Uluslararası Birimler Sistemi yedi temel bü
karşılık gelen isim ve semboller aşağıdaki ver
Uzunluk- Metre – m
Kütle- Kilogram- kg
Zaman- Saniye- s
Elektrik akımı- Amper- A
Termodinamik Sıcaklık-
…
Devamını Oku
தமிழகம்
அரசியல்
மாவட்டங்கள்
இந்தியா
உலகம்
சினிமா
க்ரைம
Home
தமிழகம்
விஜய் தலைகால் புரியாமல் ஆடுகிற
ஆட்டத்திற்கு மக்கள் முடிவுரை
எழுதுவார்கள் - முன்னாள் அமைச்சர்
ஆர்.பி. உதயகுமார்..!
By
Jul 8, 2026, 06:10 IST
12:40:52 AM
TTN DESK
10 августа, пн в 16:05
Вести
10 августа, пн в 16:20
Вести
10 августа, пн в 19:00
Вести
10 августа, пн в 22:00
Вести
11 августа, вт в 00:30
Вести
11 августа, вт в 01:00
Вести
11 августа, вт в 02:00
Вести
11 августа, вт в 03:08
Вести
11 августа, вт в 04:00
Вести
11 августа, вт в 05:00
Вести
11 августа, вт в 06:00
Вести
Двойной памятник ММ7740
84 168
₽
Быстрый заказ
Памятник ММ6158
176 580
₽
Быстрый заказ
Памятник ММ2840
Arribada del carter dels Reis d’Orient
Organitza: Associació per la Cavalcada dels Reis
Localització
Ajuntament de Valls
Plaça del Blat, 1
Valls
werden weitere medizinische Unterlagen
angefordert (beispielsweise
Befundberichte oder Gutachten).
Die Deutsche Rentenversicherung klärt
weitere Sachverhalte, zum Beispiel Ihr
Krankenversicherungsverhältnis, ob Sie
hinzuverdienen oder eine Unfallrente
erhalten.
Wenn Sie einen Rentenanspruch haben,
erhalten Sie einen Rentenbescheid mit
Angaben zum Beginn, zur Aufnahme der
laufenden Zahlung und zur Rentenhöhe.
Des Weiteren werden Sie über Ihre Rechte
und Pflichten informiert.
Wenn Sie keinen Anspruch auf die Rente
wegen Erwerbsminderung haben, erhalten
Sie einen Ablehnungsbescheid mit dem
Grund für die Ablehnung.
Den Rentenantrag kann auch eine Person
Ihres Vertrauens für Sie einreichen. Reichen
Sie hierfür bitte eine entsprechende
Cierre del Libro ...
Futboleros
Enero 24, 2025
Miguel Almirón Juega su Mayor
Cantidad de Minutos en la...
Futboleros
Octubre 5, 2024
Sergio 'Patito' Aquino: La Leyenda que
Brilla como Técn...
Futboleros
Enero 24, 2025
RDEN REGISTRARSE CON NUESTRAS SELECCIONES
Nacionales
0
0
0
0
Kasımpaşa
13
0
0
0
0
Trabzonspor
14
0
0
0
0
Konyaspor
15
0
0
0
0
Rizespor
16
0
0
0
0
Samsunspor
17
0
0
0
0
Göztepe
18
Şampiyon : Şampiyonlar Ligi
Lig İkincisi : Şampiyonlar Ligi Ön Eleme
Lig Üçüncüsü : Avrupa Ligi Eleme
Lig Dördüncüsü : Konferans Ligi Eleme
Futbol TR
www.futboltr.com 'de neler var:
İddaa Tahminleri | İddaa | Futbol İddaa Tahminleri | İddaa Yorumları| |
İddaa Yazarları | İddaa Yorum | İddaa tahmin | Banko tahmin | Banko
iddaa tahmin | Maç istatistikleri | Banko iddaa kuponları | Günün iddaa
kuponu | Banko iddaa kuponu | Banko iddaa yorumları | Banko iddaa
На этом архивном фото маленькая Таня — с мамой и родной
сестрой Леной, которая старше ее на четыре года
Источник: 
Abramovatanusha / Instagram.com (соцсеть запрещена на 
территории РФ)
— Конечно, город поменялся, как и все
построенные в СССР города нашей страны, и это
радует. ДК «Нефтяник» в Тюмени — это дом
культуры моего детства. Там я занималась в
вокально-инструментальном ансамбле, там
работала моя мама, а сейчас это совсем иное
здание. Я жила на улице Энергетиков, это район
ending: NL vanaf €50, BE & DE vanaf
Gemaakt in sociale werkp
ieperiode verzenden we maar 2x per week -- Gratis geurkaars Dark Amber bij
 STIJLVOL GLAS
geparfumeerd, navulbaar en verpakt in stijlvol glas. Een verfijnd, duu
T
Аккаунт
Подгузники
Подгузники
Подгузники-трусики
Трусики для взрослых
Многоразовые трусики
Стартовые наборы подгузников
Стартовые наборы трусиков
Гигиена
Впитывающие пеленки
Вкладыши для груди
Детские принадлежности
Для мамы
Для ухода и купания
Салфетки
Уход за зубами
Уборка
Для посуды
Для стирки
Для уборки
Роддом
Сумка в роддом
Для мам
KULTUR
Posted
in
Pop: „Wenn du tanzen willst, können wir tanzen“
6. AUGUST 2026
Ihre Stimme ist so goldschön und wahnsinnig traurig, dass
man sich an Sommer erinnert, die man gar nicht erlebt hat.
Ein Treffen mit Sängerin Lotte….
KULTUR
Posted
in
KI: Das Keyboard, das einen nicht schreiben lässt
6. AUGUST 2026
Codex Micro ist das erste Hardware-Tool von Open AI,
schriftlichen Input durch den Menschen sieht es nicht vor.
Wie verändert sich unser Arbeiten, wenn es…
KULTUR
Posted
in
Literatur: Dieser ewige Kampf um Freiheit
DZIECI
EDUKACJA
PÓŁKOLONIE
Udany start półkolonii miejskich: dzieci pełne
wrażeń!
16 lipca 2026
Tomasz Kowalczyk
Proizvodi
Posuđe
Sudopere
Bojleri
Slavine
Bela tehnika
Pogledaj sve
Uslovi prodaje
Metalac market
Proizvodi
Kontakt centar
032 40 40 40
══════
TASK ITEM:
Each entry above should be written again exactly.

SOLUTION TO THIS PROBLEM:
Uluslararası Birimler Sistemi yedi temel bü
karşılık gelen isim ve semboller aşağıdaki ver
Uzunluk- Metre – m
Kütle- Kilogram- kg
Zaman- Saniye- s
Elektrik akımı- Amper- A
Termodinamik Sıcaklık-
…
Devamını Oku
தமிழகம்
அரசியல்
மாவட்டங்கள்
இந்தியா
உலகம்
சினிமா
க்ரைம
Home
தமிழகம்
விஜய் தலைகால் புரியாமல் ஆடுகிற
ஆட்டத்திற்கு மக்கள் முடிவுரை
எழுதுவார்கள் - முன்னாள் அமைச்சர்
ஆர்.பி. உதயகுமார்..!
By
Jul 8, 2026, 06:10 IST
12:40:52 AM
TTN DESK
10 августа, пн в 16:05
Вести
10 августа, пн в 16:20
Вести
10 августа, пн в 19:00
Вести
10 августа, пн в 22:00
Вести
11 августа, вт в 00:30
Вести
11 августа, вт в 01:00
Вести
11 августа, вт в 02:00
Вести
11 августа, вт в 03:08
Вести
11 августа, вт в 04:00
Вести
11 августа, вт в 05:00
Вести
11 августа, вт в 06:00
Вести
Двойной памятник ММ7740
84 168
₽
Быстрый заказ
Памятник ММ6158
176 580
₽
Быстрый заказ
Памятник ММ2840
Arribada del carter dels Reis d’Orient
Organitza: Associació per la Cavalcada dels Reis
Localització
Ajuntament de Valls
Plaça del Blat, 1
Valls
werden weitere medizinische Unterlagen
angefordert (beispielsweise
Befundberichte oder Gutachten).
Die Deutsche Rentenversicherung klärt
weitere Sachverhalte, zum Beispiel Ihr
Krankenversicherungsverhältnis, ob Sie
hinzuverdienen oder eine Unfallrente
erhalten.
Wenn Sie einen Rentenanspruch haben,
erhalten Sie einen Rentenbescheid mit
Angaben zum Beginn, zur Aufnahme der
laufenden Zahlung und zur Rentenhöhe.
Des Weiteren werden Sie über Ihre Rechte
und Pflichten informiert.
Wenn Sie keinen Anspruch auf die Rente
wegen Erwerbsminderung haben, erhalten
Sie einen Ablehnungsbescheid mit dem
Grund für die Ablehnung.
Den Rentenantrag kann auch eine Person
Ihres Vertrauens für Sie einreichen. Reichen
Sie hierfür bitte eine entsprechende
Cierre del Libro ...
Futboleros
Enero 24, 2025
Miguel Almirón Juega su Mayor
Cantidad de Minutos en la...
Futboleros
Octubre 5, 2024
Sergio 'Patito' Aquino: La Leyenda que
Brilla como Técn...
Futboleros
Enero 24, 2025
RDEN REGISTRARSE CON NUESTRAS SELECCIONES
Nacionales
0
0
0
0
Kasımpaşa
13
0
0
0
0
Trabzonspor
14
0
0
0
0
Konyaspor
15
0
0
0
0
Rizespor
16
0
0
0
0
Samsunspor
17
0
0
0
0
Göztepe
18
Şampiyon : Şampiyonlar Ligi
Lig İkincisi : Şampiyonlar Ligi Ön Eleme
Lig Üçüncüsü : Avrupa Ligi Eleme
Lig Dördüncüsü : Konferans Ligi Eleme
Futbol TR
www.futboltr.com 'de neler var:
İddaa Tahminleri | İddaa | Futbol İddaa Tahminleri | İddaa Yorumları| |
İddaa Yazarları | İddaa Yorum | İddaa tahmin | Banko tahmin | Banko
iddaa tahmin | Maç istatistikleri | Banko iddaa kuponları | Günün iddaa
kuponu | Banko iddaa kuponu | Banko iddaa yorumları | Banko iddaa
На этом архивном фото маленькая Таня — с мамой и родной
сестрой Леной, которая старше ее на четыре года
Источник: 
Abramovatanusha / Instagram.com (соцсеть запрещена на 
территории РФ)
— Конечно, город поменялся, как и все
построенные в СССР города нашей страны, и это
радует. ДК «Нефтяник» в Тюмени — это дом
культуры моего детства. Там я занималась в
вокально-инструментальном ансамбле, там
работала моя мама, а сейчас это совсем иное
здание. Я жила на улице Энергетиков, это район
ending: NL vanaf €50, BE & DE vanaf
Gemaakt in sociale werkp
ieperiode verzenden we maar 2x per week -- Gratis geurkaars Dark Amber bij
 STIJLVOL GLAS
geparfumeerd, navulbaar en verpakt in stijlvol glas. Een verfijnd, duu
T
Аккаунт
Подгузники
Подгузники
Подгузники-трусики
Трусики для взрослых
Многоразовые трусики
Стартовые наборы подгузников
Стартовые наборы трусиков
Гигиена
Впитывающие пеленки
Вкладыши для груди
Детские принадлежности
Для мамы
Для ухода и купания
Салфетки
Уход за зубами
Уборка
Для посуды
Для стирки
Для уборки
Роддом
Сумка в роддом
Для мам
KULTUR
Posted
in
Pop: „Wenn du tanzen willst, können wir tanzen“
6. AUGUST 2026
Ihre Stimme ist so goldschön und wahnsinnig traurig, dass
man sich an Sommer erinnert, die man gar nicht erlebt hat.
Ein Treffen mit Sängerin Lotte….
KULTUR
Posted
in
KI: Das Keyboard, das einen nicht schreiben lässt
6. AUGUST 2026
Codex Micro ist das erste Hardware-Tool von Open AI,
schriftlichen Input durch den Menschen sieht es nicht vor.
Wie verändert sich unser Arbeiten, wenn es…
KULTUR
Posted
in
Literatur: Dieser ewige Kampf um Freiheit
DZIECI
EDUKACJA
PÓŁKOLONIE
Udany start półkolonii miejskich: dzieci pełne
wrażeń!
16 lipca 2026
Tomasz Kowalczyk
Proizvodi
Posuđe
Sudopere
Bojleri
Slavine
Bela tehnika
Pogledaj sve
Uslovi prodaje
Metalac market
Proizvodi
Kontakt centar
032 40 40 40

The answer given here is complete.